Reading passage START

Skip to content

Architecture

System overview

                    Internet
                    [Nginx]               ← host reverse proxy (Ansible-managed)
                       │ HTTPS
                  [Gunicorn]              ← WSGI server (Docker container)
              [Django Application]
              ┌────────┴────────┐
         [WhiteNoise]      [DRF API]
         (static files)   (REST endpoints)
          ┌────────────┼────────────┐
     [PostgreSQL]   [Redis]    [Celery]
     (submissions,  (cache,    (async tasks:
      EDAM, bio.    sessions,   email dispatch,
      tools cache)  rate limit) bio.tools sync,
                               EDAM sync,
                               stale draft cleanup)

Traffic enters the host nginx, which terminates TLS and proxies to the Gunicorn container on the internal network. Gunicorn serves both the Django web application and the REST API. Static files are served directly through Gunicorn via WhiteNoise — no separate static file server.


Django app structure

The project follows Django's app-per-domain convention. Each app has a single clear responsibility.

App Responsibility
submissions Core domain. The ServiceSubmission model, registration form, views, and admin.

Reading passage END

Written task 1: Output the rows from the line containing "If you have" through the final line of the rows, reproducing every line unchanged.
The rows are unrelated to the architecture page.

Data under study START

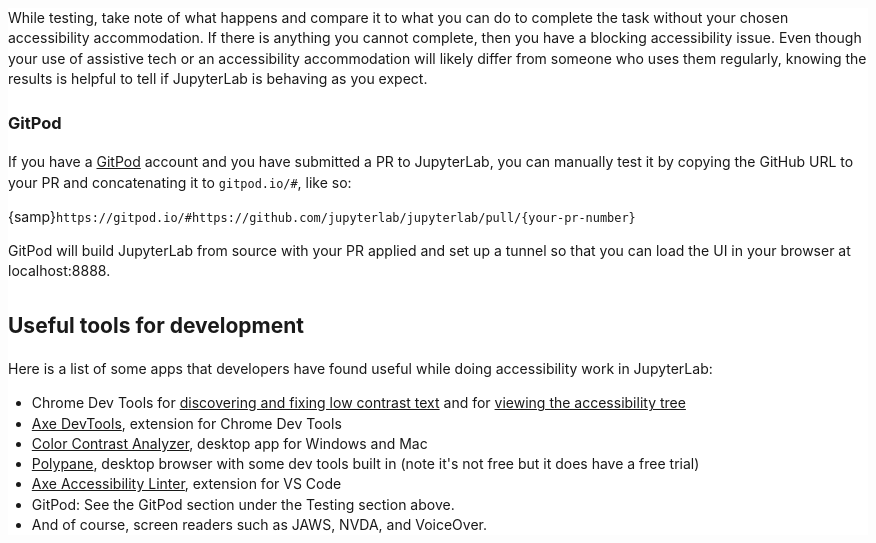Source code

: While testing, take note of what happens and compare it to what you can do to
complete the task without your chosen accessibility accommodation. If there is
anything you cannot complete, then you have a blocking accessibility issue. Even
though your use of assistive tech or an accessibility accommodation will likely
differ from someone who uses them regularly, knowing the results is helpful to
tell if JupyterLab is behaving as you expect.

### GitPod

If you have a [GitPod](https://www.gitpod.io/) account and you have submitted
a PR to JupyterLab, you can manually test it by copying the GitHub URL to your
PR and concatenating it to `gitpod.io/#`, like so:

{samp}`https://gitpod.io/#https://github.com/jupyterlab/jupyterlab/pull/{your-pr-number}`

GitPod will build JupyterLab from source with your PR applied and set up a
tunnel so that you can load the UI in your browser at localhost:8888.

## Useful tools for development

Here is a list of some apps that developers have found useful while doing
accessibility work in JupyterLab:

- Chrome Dev Tools for [discovering and fixing low contrast text](https://developer.chrome.com/docs/devtools/accessibility/contrast/) and
  for [viewing the accessibility tree](https://developer.chrome.com/docs/devtools/accessibility/reference/#tree)
- [Axe DevTools](https://chrome.google.com/webstore/detail/axe-devtools-web-accessib/lhdoppojpmngadmnindnejefpokejbdd),
  extension for Chrome Dev Tools
- [Color Contrast Analyzer](https://www.tpgi.com/color-contrast-checker/),
  desktop app for Windows and Mac
- [Polypane](https://polypane.app/), desktop browser with some dev tools
  built in (note it's not free but it does have a free trial)
- [Axe Accessibility Linter](https://marketplace.visualstudio.com/items?itemName=deque-systems.vscode-axe-linter),
  extension for VS Code
- GitPod: See the GitPod section under the Testing section above.
- And of course, screen readers such as JAWS, NVDA, and VoiceOver.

Data under study END

Written task 2: Return the part of the architecture page from "[Django Application]" to "static file server.", copied word for word.

Expected answer 1:
If you have a [GitPod](https://www.gitpod.io/) account and you have submitted
a PR to JupyterLab, you can manually test it by copying the GitHub URL to your
PR and concatenating it to `gitpod.io/#`, like so:

{samp}`https://gitpod.io/#https://github.com/jupyterlab/jupyterlab/pull/{your-pr-number}`

GitPod will build JupyterLab from source with your PR applied and set up a
tunnel so that you can load the UI in your browser at localhost:8888.

## Useful tools for development

Here is a list of some apps that developers have found useful while doing
accessibility work in JupyterLab:

- Chrome Dev Tools for [discovering and fixing low contrast text](https://developer.chrome.com/docs/devtools/accessibility/contrast/) and
  for [viewing the accessibility tree](https://developer.chrome.com/docs/devtools/accessibility/reference/#tree)
- [Axe DevTools](https://chrome.google.com/webstore/detail/axe-devtools-web-accessib/lhdoppojpmngadmnindnejefpokejbdd),
  extension for Chrome Dev Tools
- [Color Contrast Analyzer](https://www.tpgi.com/color-contrast-checker/),
  desktop app for Windows and Mac
- [Polypane](https://polypane.app/), desktop browser with some dev tools
  built in (note it's not free but it does have a free trial)
- [Axe Accessibility Linter](https://marketplace.visualstudio.com/items?itemName=deque-systems.vscode-axe-linter),
  extension for VS Code
- GitPod: See the GitPod section under the Testing section above.
- And of course, screen readers such as JAWS, NVDA, and VoiceOver.

Expected answer 2:
[Django Application]
              ┌────────┴────────┐
         [WhiteNoise]      [DRF API]
         (static files)   (REST endpoints)
          ┌────────────┼────────────┐
     [PostgreSQL]   [Redis]    [Celery]
     (submissions,  (cache,    (async tasks:
      EDAM, bio.    sessions,   email dispatch,
      tools cache)  rate limit) bio.tools sync,
                               EDAM sync,
                               stale draft cleanup)

Traffic enters the host nginx, which terminates TLS and proxies to the Gunicorn container on the internal network. Gunicorn serves both the Django web application and the REST API. Static files are served directly through Gunicorn via WhiteNoise — no separate static file server.